Exercise details: Reproduce the part of the forum thread on the transistor circuit from "The waveform result" to "number of peaks.".

Passage given:
○ ○ ○ ○ ○

Here is a snapshot of the output at the C6/R9 junction:




Left: output at hFE=55. Right: output at hFE=110

The waveform result at hFE=55 seems to best represent what I hear in so far as the "sharp impact" which fades out, and also looks like the waveform image presented in the original schematic - down to the phase and number of peaks.

*Schematic Source :* Here is a link to the service manual that I referenced this design from. It's difficult to read due to the low quality of the scan, but the values in my own schematic were taken from a hard copy.

Thanks for any insight you may have on this.


----------



## Mechanicboy (Jan 9, 2018)

My problem is that the 40 year old design uses a transistor (2N3394) that is no longer available. --->See at the list of replacements of transistors in this link..
http://www.el-component.com/bipolar-transistors/2n3394


----------



## XD351 (Jan 9, 2018)

If you have a simulator you could try tweaking a few components , the capacitors on the switch circuit - C1 & C2  possibly ?  Looking at the waveform on the right it seems lazy to start oscillating but the frequency looks the same , amplitude is a little bigger . The Hfe will vary between transistors so you will need to test the one you end up using and run the simulator with the corrected values  .


----------



## tornitore45 (Jan 9, 2018)

Properly designed circuits for industrial application have sufficient feed back to be insensitive to beta variation. That said, the higher beta increase the gain and reduce the damping, thus a longer slowly decaying transient.  You may be able to offset beta changes by changing R2.  The gain of the stage is affected but not entirely determined by the beta, therefore is difficult to determine the ratio between the change of circuit gain and the change in beta but is less that proportional.  I would start with being able to change R2 by +/- 25%  use a 7.5K + 5K pot and play around until you get the twang you like.   This circuit is non linear, the base bias changes during the burst. This make any manual calculation nearly impossible. Any component that affect the bias is critical.  R2 is the only component that affect the gain but not the bias.


----------



## Herbiev (Jan 9, 2018)

Wegger when you have a moment tell us a bit about yourself. Like where you are located, Machinery and main interests. It is a little unusual to enter a forum with a question as a first post.


----------

○ ○ ○ ○ ○

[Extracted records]
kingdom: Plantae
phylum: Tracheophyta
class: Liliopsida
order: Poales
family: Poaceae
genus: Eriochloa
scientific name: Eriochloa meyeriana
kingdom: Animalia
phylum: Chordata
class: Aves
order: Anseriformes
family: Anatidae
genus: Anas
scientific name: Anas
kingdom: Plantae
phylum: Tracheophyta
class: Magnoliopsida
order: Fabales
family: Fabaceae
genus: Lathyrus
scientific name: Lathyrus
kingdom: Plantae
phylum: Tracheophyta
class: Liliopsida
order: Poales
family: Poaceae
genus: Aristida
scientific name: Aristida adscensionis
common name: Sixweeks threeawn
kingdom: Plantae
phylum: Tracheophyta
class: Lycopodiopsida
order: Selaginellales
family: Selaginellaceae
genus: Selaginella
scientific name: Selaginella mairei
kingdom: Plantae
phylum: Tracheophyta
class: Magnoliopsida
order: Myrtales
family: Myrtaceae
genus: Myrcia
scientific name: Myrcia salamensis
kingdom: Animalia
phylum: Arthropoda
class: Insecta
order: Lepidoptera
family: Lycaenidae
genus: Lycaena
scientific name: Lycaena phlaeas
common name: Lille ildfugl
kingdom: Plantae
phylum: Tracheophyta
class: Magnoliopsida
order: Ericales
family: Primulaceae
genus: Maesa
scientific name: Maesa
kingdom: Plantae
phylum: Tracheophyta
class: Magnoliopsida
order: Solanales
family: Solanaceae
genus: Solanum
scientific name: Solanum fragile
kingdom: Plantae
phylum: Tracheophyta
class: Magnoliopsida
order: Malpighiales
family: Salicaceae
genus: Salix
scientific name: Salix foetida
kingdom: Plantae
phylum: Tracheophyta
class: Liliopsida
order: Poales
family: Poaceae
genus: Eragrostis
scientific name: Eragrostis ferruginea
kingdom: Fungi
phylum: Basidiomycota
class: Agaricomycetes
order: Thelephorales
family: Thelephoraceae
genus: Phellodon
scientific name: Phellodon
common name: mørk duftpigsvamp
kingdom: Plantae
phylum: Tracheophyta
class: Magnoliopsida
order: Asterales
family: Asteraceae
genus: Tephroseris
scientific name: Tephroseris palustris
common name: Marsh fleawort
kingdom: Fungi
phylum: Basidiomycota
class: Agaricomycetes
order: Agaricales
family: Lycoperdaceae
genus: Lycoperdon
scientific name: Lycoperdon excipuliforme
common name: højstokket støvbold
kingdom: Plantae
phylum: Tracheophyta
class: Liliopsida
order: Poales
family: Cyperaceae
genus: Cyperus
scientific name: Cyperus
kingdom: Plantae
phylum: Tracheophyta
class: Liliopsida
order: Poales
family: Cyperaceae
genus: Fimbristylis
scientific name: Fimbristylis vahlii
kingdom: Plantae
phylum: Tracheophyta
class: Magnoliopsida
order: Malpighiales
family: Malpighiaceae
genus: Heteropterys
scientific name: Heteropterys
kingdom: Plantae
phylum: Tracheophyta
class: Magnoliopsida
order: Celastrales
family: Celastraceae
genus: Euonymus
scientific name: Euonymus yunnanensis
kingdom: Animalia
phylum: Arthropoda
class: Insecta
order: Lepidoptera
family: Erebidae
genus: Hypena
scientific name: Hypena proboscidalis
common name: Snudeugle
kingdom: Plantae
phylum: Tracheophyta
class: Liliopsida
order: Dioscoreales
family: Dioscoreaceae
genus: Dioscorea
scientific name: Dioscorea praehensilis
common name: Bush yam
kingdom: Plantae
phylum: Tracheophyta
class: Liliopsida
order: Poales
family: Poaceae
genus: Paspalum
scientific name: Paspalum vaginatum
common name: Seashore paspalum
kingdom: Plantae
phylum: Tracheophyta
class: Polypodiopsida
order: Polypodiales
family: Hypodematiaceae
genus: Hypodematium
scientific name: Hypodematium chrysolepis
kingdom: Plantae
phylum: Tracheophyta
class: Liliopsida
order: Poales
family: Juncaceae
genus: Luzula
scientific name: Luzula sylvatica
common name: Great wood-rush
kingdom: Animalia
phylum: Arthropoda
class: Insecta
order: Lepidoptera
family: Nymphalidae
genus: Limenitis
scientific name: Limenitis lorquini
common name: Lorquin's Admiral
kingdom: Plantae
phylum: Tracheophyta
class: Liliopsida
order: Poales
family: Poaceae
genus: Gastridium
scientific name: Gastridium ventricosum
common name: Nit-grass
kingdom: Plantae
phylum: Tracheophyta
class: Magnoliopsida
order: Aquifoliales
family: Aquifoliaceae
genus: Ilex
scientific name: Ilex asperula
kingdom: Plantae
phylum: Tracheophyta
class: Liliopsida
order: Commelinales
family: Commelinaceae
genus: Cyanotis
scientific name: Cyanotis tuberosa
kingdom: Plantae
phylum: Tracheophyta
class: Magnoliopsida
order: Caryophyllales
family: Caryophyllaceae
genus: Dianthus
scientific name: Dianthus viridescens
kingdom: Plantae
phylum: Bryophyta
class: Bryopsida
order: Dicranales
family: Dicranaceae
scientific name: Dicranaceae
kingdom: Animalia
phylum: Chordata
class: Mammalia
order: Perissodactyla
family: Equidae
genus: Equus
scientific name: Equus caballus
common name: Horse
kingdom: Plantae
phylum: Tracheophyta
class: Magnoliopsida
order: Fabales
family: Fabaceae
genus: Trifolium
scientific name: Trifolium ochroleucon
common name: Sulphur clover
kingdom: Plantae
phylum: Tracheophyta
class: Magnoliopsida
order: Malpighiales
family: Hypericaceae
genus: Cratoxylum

○ ○ ○ ○ ○

Full solution:
The waveform result at hFE=55 seems to best represent what I hear in so far as the "sharp impact" which fades out, and also looks like the waveform image presented in the original schematic - down to the phase and number of peaks.